Advanced cylindrical design uses rolled up sheets comprised of anode, cathode, and separators. The roll is encapsulated inside a “can” and the electrodes are tab-welded to the current collectors. The number (and quality) of welds, current collector width (and thickness), and cell length will influence the impedance and power capability. For example, more welds, thicker current collectors and shorter length will lower impedance. Another advantage of the cylindrical cell is its inherent ability to contain high gas pressures. This becomes important for recombinant batteries that produce high gas pressures during charge or discharge.
The disadvantages of a cylindrical cell include high overhead volume requirements for current collectors and packing two or more cells into an array. In addition to volume losses, the act of rolling the electrode pair put high demands on the separator, thus limiting the types of separators that can be used. This may result in high cell impedance and lower manufacturing yield. Last, as cell diameter increases so does the temperature gradient of the cell from the center to the surface. This can cause stability issues and uneven cell aging. The volumetric overhead of the current collectors is between 5% and 15% of the total volume for this type of packaging. The cell to cell packing efficiency has a 15% to 25% loss as well, thus the packaging volume to active material is between 20% and 40% of the total volume.

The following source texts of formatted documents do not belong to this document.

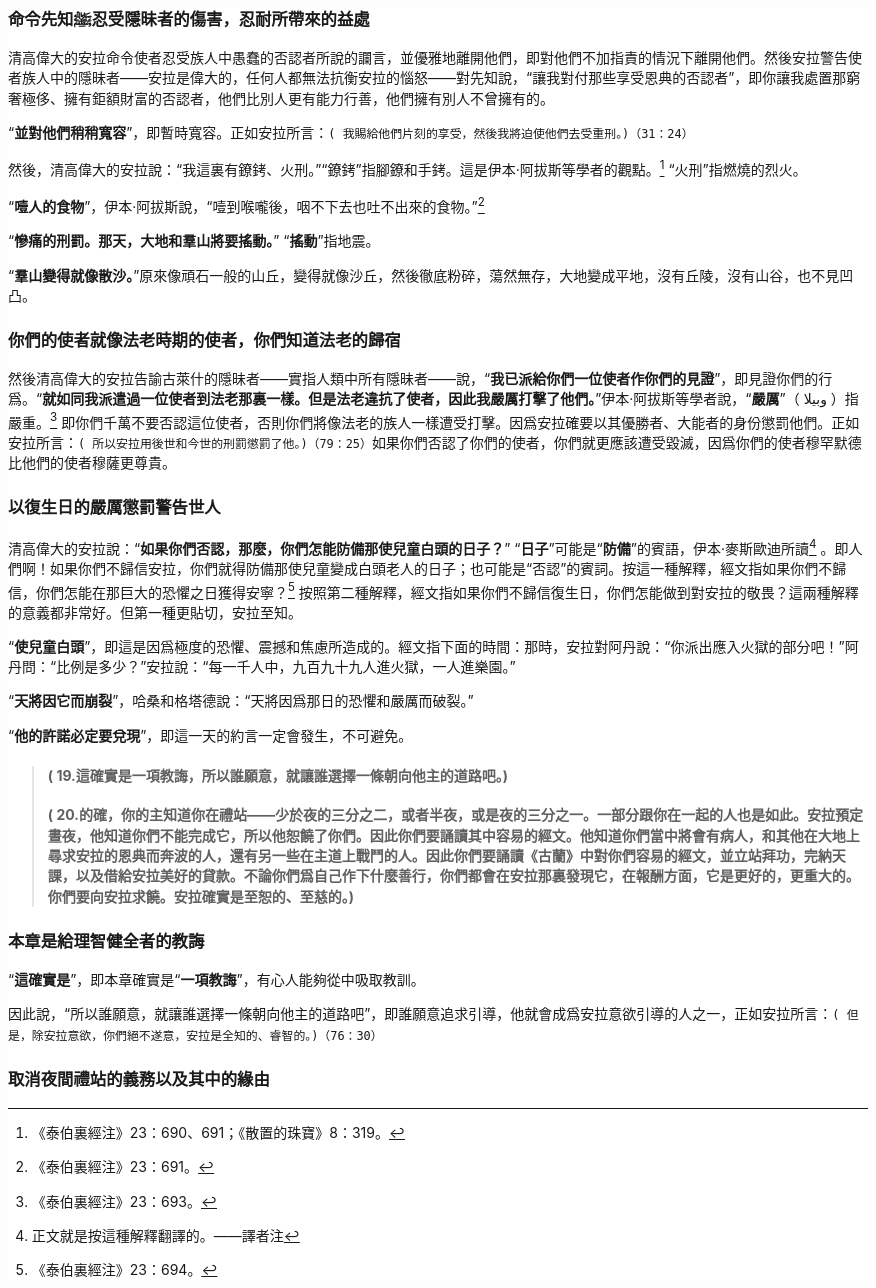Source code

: [^30]:《泰伯裏經注》23：688。

[^31]:《泰伯裏經注》23：687。

### 命令先知ﷺ忍受隱昧者的傷害，忍耐所帶來的益處

清高偉大的安拉命令使者忍受族人中愚蠢的否認者所說的讕言，並優雅地離開他們，即對他們不加指責的情況下離開他們。然後安拉警告使者族人中的隱昧者——安拉是偉大的，任何人都無法抗衡安拉的惱怒——對先知說，“讓我對付那些享受恩典的否認者”，即你讓我處置那窮奢極侈、擁有鉅額財富的否認者，他們比別人更有能力行善，他們擁有別人不曾擁有的。

“**並對他們稍稍寬容**”，即暫時寬容。正如安拉所言：`( 我賜給他們片刻的享受，然後我將迫使他們去受重刑。)（31：24）`

然後，清高偉大的安拉說：“我這裏有鐐銬、火刑。”“鐐銬”指腳鐐和手銬。這是伊本·阿拔斯等學者的觀點。[^32] “火刑”指燃燒的烈火。

“**噎人的食物**”，伊本·阿拔斯說，“噎到喉嚨後，咽不下去也吐不出來的食物。”[^33] 

“**慘痛的刑罰。那天，大地和羣山將要搖動。**” “**搖動**”指地震。

“**羣山變得就像散沙。**”原來像頑石一般的山丘，變得就像沙丘，然後徹底粉碎，蕩然無存，大地變成平地，沒有丘陵，沒有山谷，也不見凹凸。

### 你們的使者就像法老時期的使者，你們知道法老的歸宿

然後清高偉大的安拉告諭古萊什的隱昧者——實指人類中所有隱昧者——說，“**我已派給你們一位使者作你們的見證**”，即見證你們的行爲。“**就如同我派遣過一位使者到法老那裏一樣。但是法老違抗了使者，因此我嚴厲打擊了他們。**”伊本·阿拔斯等學者說，“**嚴厲**”（ وبيلا ）指嚴重。[^34] 即你們千萬不要否認這位使者，否則你們將像法老的族人一樣遭受打擊。因爲安拉確要以其優勝者、大能者的身份懲罰他們。正如安拉所言：`( 所以安拉用後世和今世的刑罰懲罰了他。)（79：25）`如果你們否認了你們的使者，你們就更應該遭受毀滅，因爲你們的使者穆罕默德比他們的使者穆薩更尊貴。

### 以復生日的嚴厲懲罰警告世人

清高偉大的安拉說：“**如果你們否認，那麼，你們怎能防備那使兒童白頭的日子？**” “**日子**”可能是“**防備**”的賓語，伊本·麥斯歐迪所讀[^35] 。即人們啊！如果你們不歸信安拉，你們就得防備那使兒童變成白頭老人的日子；也可能是“否認”的賓詞。按這一種解釋，經文指如果你們不歸信，你們怎能在那巨大的恐懼之日獲得安寧？[^36] 按照第二種解釋，經文指如果你們不歸信復生日，你們怎能做到對安拉的敬畏？這兩種解釋的意義都非常好。但第一種更貼切，安拉至知。

[^32]:《泰伯裏經注》23：690、691；《散置的珠寶》8：319。

[^33]:《泰伯裏經注》23：691。

[^34]:《泰伯裏經注》23：693。

“**使兒童白頭**”，即這是因爲極度的恐懼、震撼和焦慮所造成的。經文指下面的時間：那時，安拉對阿丹說：“你派出應入火獄的部分吧！”阿丹問：“比例是多少？”安拉說：“每一千人中，九百九十九人進火獄，一人進樂園。”

“**天將因它而崩裂**”，哈桑和格塔德說：“天將因爲那日的恐懼和嚴厲而破裂。”

“**他的許諾必定要兌現**”，即這一天的約言一定會發生，不可避免。

[^35]:正文就是按這種解釋翻譯的。——譯者注

[^36]:《泰伯裏經注》23：694。

> #### ( 19.這確實是一項教誨，所以誰願意，就讓誰選擇一條朝向他主的道路吧。)
> #### ( 20.的確，你的主知道你在禮站——少於夜的三分之二，或者半夜，或是夜的三分之一。一部分跟你在一起的人也是如此。安拉預定晝夜，他知道你們不能完成它，所以他恕饒了你們。因此你們要誦讀其中容易的經文。他知道你們當中將會有病人，和其他在大地上尋求安拉的恩典而奔波的人，還有另一些在主道上戰鬥的人。因此你們要誦讀《古蘭》中對你們容易的經文，並立站拜功，完納天課，以及借給安拉美好的貸款。不論你們爲自己作下什麼善行，你們都會在安拉那裏發現它，在報酬方面，它是更好的，更重大的。你們要向安拉求饒。安拉確實是至恕的、至慈的。)

### 本章是給理智健全者的教誨

“**這確實是**”，即本章確實是“**一項教誨**”，有心人能夠從中吸取教訓。

因此說，“所以誰願意，就讓誰選擇一條朝向他主的道路吧”，即誰願意追求引導，他就會成爲安拉意欲引導的人之一，正如安拉所言：`( 但是，除安拉意欲，你們絕不遂意，安拉是全知的、睿智的。)（76：30）`

### 取消夜間禮站的義務以及其中的緣由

The majority of cylindrical cells have become very popular for portable electronics because of their versatile shape, compact size, and high production levels. This makes them ideal for low capacity applications.
In this type of construction, there are multiples of the same electrode connected in parallel. Because prismatic cells take advantage of paralleling many electrodes, they are the ideal choice for high capacity cells. There are two common methods to introduce the separator. One method is to ‘bag’ either the anodes or the cathodes, and the other method is to ‘zig-zag’ the separator between the electrodes. Bagging the electrode retains electrode materials that may cause soft shorts, however it is more complicated and time consuming to implement. In most prismatic constructions, to limit the loss of volume that the current collectors occupy, both anode and cathode current collectors are fused together on one end of the cell. This is good from a volumetric point of view, however in high rate applications, this becomes problematic due to uneven current paths. This can cause stability issues and uneven cell aging as well. Last, prismatic cells require more mechanical support for battery chemistry types that generate high internal gas pressures. For this type of chemistry, single cell applications are not common. One of the big advantages of the prismatic cell is the packing utilization. In applications where thermal management is required, an engineered minimum space between cells can be achieved. Last, there is between 10% and 20% volume overhead that must be allocated to packing the current collectors.
The main advantage this construction type offers is the common/shared current collector. This important feature reduces the volumetric overhead of the current collector and inherently results in uniform current flow across the cell, thus making it ideal for high rate discharge applications. The volumetric overhead is approximately zero as compared to the cylindrical and prismatic technologies. This gives an immediate 10% or greater volumetric density advantage. Uniform current and resistance paths also promotes uniform I2R heat generation. Uniform temperature generation also helps with uniform electrochemical aging translating into longer cell life. The size of the surface area and thickness of the cell are directly related to the capacity of the cell. This limits the capacity to less than 40Ah for practical purposes.